Description: AlGaN/GaN MMICs on SiC substrates will be utilized to achieve Power Added Efficiencies (PAE) in excess of 60%. These wide band-gap solid-state semiconductors will be used in novel Power Amplifier (PA) topologies such as Current Mode Class D (CMCD) and Class J. The power output goal of a single X-band PA module is 50W, and the power output goal of the Ka-band PA module is 10W. In turn, these power modules will be combined using novel combiner topologies including but not limited waveguide and radial power combiners in order to achieve the high power goal of 1kW at X-Band and greater than150W at Ka-band. Phase I will consist of choosing the devices sizes and topologies for the PA modules, and performing extensive modeling and simulation, especially for the large signal non-linear operation with harmonic terminations required to achieve the high efficiency goals. In addition, various power combiner configurations will be simulated using 2.5D and 3D electromagnetic field solvers. The power combining strategies will be evaluated for overall system efficiency, size, and weight trade-offs.

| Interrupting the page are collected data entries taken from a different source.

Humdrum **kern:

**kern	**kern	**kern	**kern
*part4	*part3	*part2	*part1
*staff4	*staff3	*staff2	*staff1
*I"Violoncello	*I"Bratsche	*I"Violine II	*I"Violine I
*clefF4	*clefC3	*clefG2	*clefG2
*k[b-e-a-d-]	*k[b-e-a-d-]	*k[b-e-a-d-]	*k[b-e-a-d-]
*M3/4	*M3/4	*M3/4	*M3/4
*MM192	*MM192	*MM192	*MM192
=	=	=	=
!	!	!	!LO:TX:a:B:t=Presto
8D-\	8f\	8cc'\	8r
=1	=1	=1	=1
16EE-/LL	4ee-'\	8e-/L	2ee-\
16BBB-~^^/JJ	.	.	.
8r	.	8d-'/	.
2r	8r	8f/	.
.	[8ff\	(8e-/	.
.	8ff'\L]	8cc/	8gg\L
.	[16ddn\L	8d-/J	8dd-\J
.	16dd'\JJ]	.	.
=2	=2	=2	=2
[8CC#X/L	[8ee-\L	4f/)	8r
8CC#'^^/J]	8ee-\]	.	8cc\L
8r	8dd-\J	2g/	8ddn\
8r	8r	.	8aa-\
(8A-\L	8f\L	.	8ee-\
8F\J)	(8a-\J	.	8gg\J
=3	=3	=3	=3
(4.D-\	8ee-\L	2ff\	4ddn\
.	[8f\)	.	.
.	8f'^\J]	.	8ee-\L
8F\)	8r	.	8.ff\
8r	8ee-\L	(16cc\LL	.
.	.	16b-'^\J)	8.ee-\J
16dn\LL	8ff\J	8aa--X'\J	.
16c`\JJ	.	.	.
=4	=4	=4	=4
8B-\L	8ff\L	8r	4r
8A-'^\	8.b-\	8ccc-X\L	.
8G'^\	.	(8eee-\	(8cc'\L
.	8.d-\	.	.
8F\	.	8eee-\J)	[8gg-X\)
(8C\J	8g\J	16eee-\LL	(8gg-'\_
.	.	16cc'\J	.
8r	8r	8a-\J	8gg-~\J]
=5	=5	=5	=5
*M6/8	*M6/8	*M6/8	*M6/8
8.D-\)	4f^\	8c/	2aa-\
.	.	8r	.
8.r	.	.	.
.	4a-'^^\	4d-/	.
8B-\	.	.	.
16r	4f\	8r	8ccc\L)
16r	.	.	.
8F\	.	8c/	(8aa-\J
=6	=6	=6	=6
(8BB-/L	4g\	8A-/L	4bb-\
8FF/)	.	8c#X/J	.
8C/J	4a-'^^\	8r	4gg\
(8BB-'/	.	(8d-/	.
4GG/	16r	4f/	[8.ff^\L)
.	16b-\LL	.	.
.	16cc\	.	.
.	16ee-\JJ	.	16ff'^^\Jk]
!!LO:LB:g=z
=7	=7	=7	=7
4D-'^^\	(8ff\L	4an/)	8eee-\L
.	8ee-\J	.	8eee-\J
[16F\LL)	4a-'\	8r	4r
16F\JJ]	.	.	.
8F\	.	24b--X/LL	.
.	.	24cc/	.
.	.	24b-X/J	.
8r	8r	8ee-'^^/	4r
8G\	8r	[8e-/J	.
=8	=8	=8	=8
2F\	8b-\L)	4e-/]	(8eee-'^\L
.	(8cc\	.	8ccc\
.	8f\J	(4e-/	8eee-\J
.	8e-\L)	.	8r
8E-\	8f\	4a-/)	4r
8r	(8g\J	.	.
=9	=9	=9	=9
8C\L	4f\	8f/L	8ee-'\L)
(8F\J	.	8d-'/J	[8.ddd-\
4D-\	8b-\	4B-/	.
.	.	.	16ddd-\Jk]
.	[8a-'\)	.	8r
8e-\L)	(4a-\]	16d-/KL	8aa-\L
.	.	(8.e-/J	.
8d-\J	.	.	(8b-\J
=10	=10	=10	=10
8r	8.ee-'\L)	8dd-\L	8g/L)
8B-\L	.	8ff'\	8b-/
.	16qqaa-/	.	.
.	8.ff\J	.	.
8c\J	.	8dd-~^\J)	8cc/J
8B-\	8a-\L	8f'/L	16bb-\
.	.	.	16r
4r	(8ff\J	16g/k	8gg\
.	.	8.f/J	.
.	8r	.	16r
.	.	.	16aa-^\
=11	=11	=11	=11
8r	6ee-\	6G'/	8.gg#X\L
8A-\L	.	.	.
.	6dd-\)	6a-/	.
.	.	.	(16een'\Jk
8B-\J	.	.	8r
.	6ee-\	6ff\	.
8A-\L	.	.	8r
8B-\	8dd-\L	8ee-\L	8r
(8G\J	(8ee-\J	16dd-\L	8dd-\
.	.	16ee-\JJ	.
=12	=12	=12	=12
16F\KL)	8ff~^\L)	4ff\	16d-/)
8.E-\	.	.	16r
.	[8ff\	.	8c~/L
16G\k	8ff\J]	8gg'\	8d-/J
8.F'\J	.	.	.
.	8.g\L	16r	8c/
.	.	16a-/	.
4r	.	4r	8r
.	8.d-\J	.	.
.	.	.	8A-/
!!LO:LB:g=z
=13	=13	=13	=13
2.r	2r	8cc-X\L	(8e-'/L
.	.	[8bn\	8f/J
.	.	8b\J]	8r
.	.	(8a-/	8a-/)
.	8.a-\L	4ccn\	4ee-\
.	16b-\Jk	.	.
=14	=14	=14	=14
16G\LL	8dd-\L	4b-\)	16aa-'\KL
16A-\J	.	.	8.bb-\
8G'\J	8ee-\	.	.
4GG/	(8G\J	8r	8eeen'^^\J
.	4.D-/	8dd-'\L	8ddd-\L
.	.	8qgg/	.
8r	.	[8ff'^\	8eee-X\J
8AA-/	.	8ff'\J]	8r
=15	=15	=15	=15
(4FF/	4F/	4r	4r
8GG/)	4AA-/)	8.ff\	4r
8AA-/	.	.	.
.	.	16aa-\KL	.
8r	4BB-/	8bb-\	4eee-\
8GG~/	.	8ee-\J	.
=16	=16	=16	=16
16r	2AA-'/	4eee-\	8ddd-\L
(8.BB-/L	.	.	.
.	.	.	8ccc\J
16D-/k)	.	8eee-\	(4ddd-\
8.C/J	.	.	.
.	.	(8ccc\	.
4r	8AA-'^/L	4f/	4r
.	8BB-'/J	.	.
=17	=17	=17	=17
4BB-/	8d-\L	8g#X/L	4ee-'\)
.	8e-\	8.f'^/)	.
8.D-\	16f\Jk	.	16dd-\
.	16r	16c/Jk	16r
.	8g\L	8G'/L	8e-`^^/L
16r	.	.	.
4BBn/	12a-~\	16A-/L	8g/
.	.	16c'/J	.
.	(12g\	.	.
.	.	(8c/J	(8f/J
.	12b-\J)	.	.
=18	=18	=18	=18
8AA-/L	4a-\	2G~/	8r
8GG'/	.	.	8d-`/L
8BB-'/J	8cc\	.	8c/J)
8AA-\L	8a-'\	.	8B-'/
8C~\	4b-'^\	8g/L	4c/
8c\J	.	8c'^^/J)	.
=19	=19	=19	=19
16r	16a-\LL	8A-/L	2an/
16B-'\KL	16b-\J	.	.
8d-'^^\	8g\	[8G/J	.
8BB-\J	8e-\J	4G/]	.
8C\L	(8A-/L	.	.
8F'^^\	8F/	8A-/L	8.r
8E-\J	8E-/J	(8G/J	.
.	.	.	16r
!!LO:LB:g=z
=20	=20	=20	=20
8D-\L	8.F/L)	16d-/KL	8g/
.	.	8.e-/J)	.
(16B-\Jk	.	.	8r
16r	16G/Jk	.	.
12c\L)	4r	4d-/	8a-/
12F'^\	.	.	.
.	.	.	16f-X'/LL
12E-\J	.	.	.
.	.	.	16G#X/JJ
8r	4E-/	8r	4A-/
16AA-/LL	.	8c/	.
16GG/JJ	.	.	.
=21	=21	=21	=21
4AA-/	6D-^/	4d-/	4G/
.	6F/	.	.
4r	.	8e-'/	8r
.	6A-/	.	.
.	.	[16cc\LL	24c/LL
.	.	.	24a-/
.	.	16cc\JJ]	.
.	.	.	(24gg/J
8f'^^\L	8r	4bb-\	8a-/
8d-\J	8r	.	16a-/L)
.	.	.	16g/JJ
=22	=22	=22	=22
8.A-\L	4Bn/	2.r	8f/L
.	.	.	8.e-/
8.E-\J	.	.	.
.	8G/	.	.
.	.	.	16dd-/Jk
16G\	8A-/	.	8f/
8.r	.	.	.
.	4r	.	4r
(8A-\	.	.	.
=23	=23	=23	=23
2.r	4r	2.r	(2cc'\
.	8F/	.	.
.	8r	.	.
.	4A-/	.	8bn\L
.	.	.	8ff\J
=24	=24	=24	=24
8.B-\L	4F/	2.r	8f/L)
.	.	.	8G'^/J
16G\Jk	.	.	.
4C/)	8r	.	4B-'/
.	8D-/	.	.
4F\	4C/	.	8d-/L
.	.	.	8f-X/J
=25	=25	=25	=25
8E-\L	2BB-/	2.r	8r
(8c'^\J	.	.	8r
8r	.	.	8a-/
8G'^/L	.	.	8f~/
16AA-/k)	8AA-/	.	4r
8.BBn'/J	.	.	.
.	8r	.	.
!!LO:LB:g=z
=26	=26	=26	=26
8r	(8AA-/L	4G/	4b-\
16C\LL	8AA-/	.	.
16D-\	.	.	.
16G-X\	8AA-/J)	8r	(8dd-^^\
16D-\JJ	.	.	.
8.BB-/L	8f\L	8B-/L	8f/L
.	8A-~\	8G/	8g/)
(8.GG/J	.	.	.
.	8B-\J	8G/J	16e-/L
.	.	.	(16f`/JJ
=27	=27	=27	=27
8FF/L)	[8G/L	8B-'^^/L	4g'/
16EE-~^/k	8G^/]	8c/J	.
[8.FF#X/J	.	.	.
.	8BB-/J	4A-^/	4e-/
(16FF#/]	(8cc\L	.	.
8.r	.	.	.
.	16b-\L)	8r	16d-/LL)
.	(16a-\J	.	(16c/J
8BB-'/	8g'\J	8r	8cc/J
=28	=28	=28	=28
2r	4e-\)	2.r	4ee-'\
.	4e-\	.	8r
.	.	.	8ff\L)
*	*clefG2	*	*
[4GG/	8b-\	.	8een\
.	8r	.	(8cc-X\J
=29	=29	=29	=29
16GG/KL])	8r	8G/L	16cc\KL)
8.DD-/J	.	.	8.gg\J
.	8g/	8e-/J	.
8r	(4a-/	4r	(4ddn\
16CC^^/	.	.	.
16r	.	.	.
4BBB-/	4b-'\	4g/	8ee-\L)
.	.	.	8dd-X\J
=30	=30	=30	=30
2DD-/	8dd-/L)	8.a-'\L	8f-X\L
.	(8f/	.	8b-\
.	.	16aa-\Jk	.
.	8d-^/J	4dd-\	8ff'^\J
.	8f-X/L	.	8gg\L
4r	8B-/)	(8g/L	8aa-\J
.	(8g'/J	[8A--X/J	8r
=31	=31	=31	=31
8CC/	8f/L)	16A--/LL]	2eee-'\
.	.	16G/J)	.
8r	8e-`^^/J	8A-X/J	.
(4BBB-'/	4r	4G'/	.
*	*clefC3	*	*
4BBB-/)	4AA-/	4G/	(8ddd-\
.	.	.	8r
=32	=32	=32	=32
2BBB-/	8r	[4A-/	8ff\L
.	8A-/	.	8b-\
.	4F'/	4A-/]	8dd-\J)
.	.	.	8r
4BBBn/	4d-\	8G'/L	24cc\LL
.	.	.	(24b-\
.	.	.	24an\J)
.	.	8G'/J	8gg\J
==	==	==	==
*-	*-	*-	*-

Benefits: The proposed solution will have a solid market in the digital broadcasting of TV and video as well. Satellite terminal manufacturer ViaSat Inc. has recently announced that its huge ViaSat-1 Ka-band broadband satellite is under budget and on schedule and that the market for Ka-band satellites worldwide is expanding for consumer, mobile and military use. Company Chief Executive Mark Dankberg said demand is rising so quickly that ViaSat would not rule out ordering a second all-Ka-band satellite even before ViaSat-1 is launched in 12 months. The Ka-band community ViaSat hopes to create with Eutelsat, Yahsat and others is also laying claim to mobile-broadband applications for commercial aircraft and maritime customers. It is estimated that over time, 10 to 20 percent of ViaSat-1's revenue is likely to be from military and commercial mobile-broadband customers

One prominent application of the proposed technology is NASA's Deep Space Network, aka DSN, which operates mostly in X-band and Ka-band. The huge antennas of the Deep Space Network are currently tracking different missions including two NASA Mars Exploration Rovers, Spirit and Opportunity. By 2020, the DSN will be required to support twice the number of missions it was supporting in 2005, because the new space probes contain scientific instruments that produce much more data than on earlier missions. The communication link with earth is already a bottleneck that limits the use of certain instruments and it seems that the demanded data rate of payloads will continue to increase. The proposed solution will be the most high-power solid-state Ka-band amplifier ever used for deep space communication, and will lead to future improvements in ground facilities and spacecraft hardware, providing a significant potential increase in data rate in deep space communication.